Following the court decision overturning the conviction of Jack Thomas, Michael Danby wrote to Damian Bugg, QC, the Director of Public Prosecutions, urging that Thomas be tried again.

While I acknowledge that the Court was obliged to act as it did in light of the inadmissibility of the interview conducted by the AFP in Pakistan, I am convinced that Mr Thomas’s ‘acquittal’ in this manner is contrary to the public interest.

Thomas was convicted on the basis of clear evidence that he went to Pakistan to train with the al-Qaida organisation and that he was expected to return to Australia as ‘Osama bin Laden’s man in Australia.’ In other words he was found on the evidence to have been a conscious and trained Islamist terrorist. Had it not been for the technicality of the error made by the AFP in Pakistan, he would most probably have been sentenced to a term in prison.

As a Member of Parliament who voted for the anti-terrorism laws in the belief that they were a necessary measure to protect Australia from the threat of Islamist terrorism, I believe the failure of the prosecution of Mr Thomas sends a deplorable signal both within Australia and externally: a signal that the Australian legal system is unable to enforce the clear will of the Parliament, namely that it is a serious offence for an Australian to train with a terrorist organisation.
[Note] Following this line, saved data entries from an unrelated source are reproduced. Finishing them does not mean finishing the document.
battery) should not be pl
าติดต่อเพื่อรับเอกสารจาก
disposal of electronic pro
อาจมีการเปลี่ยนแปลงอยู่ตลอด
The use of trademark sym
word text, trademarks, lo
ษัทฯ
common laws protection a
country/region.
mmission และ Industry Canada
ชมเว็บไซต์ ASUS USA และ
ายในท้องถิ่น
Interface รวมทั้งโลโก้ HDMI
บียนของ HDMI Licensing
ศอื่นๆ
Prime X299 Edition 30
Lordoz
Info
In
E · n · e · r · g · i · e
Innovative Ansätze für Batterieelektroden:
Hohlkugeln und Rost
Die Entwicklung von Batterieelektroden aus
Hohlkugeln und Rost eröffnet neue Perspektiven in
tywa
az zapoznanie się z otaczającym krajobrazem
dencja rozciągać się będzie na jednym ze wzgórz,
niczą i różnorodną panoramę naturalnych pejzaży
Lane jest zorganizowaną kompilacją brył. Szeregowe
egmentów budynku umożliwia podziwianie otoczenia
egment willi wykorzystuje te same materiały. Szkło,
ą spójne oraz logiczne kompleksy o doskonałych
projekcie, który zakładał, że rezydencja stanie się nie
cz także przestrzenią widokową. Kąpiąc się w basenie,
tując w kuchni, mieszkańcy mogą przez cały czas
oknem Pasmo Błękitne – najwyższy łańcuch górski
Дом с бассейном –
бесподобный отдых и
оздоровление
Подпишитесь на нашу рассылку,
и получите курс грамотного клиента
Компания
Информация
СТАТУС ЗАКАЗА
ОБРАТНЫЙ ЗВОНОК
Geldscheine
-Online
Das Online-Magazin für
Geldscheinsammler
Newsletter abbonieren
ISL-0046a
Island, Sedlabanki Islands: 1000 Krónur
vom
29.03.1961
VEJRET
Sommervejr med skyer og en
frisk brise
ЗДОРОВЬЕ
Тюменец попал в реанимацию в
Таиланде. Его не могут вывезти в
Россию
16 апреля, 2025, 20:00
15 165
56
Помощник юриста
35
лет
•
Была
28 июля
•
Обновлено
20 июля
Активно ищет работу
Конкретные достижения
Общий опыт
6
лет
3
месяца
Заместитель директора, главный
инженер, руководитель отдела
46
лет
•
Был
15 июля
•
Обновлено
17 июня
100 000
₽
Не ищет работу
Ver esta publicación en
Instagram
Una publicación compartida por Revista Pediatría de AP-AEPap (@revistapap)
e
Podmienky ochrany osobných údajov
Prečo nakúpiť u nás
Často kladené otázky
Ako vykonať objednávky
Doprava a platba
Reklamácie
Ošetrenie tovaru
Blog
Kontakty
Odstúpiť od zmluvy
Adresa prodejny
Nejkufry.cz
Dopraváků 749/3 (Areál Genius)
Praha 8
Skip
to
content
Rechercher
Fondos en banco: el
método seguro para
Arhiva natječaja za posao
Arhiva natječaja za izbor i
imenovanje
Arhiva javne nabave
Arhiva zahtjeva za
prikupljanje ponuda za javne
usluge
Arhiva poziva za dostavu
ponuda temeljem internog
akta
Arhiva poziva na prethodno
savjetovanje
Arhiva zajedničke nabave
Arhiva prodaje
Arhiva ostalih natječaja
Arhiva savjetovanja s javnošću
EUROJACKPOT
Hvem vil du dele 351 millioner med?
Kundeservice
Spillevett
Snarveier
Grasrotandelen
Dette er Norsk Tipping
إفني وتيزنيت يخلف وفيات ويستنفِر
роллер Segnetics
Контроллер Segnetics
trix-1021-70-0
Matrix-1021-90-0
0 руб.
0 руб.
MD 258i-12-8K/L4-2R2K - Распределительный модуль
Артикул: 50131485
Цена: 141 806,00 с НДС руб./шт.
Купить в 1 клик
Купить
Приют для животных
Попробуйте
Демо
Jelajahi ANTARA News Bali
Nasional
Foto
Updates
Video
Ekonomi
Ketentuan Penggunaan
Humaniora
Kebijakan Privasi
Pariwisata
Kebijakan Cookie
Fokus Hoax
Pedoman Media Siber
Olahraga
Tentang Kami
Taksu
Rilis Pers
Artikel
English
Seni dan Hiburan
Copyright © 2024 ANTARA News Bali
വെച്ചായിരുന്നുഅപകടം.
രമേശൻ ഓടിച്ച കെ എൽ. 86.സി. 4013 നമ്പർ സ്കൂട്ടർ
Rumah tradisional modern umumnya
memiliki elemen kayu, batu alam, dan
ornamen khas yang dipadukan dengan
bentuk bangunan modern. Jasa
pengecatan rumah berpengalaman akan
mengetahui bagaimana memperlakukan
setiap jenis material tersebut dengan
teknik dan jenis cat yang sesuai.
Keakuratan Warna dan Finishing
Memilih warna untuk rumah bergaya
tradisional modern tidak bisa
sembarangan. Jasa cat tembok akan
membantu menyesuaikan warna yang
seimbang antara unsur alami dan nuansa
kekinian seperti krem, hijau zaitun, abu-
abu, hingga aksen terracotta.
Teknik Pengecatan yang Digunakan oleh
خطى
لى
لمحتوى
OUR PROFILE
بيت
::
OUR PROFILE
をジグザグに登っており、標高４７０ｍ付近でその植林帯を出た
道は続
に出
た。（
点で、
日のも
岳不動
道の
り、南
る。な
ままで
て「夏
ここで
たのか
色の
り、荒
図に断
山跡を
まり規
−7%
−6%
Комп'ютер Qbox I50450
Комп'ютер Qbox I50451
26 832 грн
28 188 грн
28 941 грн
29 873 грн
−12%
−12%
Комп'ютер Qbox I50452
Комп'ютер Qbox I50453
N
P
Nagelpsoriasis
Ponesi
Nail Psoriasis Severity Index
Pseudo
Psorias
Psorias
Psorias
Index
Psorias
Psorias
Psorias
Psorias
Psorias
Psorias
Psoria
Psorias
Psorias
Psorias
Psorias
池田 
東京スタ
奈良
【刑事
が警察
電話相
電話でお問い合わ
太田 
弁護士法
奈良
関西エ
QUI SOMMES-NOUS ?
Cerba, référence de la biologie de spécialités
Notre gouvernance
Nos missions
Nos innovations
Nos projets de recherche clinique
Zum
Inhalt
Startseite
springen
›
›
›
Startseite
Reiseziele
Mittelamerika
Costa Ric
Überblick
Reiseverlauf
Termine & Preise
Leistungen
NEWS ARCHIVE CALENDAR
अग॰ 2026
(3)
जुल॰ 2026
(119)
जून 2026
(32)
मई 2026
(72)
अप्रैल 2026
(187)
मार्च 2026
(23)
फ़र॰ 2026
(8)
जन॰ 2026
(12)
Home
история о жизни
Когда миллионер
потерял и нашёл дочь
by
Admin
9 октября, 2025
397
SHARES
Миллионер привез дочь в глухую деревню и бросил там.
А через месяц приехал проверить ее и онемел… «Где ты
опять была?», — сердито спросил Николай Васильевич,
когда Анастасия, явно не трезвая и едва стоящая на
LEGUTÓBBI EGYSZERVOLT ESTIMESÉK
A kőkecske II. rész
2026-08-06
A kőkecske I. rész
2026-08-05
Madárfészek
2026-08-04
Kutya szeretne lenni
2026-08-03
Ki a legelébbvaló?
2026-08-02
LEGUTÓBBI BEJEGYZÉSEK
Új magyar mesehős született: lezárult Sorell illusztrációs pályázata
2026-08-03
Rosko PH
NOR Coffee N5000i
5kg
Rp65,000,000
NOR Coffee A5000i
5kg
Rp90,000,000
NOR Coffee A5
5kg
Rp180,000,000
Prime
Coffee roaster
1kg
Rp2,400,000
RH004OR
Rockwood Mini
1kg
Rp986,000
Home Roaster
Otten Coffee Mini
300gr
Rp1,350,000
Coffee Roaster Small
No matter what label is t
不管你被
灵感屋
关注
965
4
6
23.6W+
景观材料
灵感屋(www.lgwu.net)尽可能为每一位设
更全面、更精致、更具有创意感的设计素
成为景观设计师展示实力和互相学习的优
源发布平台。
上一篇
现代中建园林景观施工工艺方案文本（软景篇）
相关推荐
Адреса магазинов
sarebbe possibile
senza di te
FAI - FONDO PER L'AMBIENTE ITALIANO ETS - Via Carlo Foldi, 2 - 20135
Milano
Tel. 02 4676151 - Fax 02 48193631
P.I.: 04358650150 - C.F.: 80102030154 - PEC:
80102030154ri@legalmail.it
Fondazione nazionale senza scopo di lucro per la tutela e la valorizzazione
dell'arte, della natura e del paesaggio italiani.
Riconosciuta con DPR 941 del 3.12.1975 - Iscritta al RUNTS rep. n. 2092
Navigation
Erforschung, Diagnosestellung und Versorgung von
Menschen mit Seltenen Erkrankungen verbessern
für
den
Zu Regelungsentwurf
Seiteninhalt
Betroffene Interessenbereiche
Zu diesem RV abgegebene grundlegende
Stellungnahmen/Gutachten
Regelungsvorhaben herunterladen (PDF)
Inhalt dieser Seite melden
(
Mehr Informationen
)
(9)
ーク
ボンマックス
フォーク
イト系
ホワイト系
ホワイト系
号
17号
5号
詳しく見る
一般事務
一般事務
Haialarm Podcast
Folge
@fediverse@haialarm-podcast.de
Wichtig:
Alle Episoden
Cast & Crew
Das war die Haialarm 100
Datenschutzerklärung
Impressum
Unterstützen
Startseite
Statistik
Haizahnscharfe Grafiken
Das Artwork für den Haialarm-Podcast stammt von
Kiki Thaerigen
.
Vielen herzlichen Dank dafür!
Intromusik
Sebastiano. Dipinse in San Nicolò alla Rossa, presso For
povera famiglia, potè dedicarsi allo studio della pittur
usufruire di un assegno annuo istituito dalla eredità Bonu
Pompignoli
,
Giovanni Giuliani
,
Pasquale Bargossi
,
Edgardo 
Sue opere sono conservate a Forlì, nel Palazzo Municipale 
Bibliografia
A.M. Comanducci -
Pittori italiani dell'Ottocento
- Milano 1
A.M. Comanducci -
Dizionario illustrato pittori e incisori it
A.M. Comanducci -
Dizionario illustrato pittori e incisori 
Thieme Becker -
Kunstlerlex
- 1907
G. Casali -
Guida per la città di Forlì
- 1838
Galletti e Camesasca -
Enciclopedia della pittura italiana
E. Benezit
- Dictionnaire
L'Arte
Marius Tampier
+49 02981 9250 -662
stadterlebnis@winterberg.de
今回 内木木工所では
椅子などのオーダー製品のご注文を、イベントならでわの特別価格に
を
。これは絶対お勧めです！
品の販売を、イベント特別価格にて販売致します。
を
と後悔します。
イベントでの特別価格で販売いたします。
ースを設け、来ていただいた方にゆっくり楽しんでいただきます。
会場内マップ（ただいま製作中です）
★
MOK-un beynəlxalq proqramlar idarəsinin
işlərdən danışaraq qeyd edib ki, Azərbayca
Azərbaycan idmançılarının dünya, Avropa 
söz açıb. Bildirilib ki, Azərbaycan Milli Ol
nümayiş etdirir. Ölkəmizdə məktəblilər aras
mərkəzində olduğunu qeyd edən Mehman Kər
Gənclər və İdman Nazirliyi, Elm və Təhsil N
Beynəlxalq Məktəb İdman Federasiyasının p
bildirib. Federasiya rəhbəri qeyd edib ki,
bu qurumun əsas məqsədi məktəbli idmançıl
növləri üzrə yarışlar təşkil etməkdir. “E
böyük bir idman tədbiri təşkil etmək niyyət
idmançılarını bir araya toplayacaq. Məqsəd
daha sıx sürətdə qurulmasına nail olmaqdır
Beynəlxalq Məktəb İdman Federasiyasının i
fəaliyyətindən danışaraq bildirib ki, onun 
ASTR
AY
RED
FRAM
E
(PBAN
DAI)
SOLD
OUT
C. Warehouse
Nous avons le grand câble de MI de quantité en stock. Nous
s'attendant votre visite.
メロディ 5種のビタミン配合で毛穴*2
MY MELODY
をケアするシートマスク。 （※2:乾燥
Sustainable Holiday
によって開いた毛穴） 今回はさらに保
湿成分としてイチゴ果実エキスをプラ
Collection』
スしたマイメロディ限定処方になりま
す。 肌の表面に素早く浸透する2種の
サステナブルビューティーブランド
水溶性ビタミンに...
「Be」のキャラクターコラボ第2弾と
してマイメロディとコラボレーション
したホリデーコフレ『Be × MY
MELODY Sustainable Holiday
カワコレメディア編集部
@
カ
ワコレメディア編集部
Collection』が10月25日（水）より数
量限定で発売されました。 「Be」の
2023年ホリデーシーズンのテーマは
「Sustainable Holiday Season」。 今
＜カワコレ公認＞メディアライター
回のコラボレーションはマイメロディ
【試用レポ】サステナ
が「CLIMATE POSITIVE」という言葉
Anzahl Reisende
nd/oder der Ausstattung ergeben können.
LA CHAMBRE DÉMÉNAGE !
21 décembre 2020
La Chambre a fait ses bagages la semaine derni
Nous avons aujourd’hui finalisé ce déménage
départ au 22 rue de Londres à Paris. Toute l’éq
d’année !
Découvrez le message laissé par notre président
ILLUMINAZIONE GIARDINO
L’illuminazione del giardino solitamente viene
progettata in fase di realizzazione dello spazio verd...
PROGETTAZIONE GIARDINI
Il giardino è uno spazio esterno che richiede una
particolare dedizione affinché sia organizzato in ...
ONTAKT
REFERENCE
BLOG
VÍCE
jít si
While I understand that Mr Thomas cannot be tried for the same offence twice, I am informed that it is within your power to recommend that he be prosecuted for a different offence under the anti-terrorism laws, using as evidence the transcript of the interview that he gave to the ABC’s Four Corners program.

I speak on behalf of the many people in my electorate and throughout the country who have a justified fear of the spread of Islamist terrorist organisations in Australia in asking you to give serious consideration to launching a new prosecution of Mr Thomas.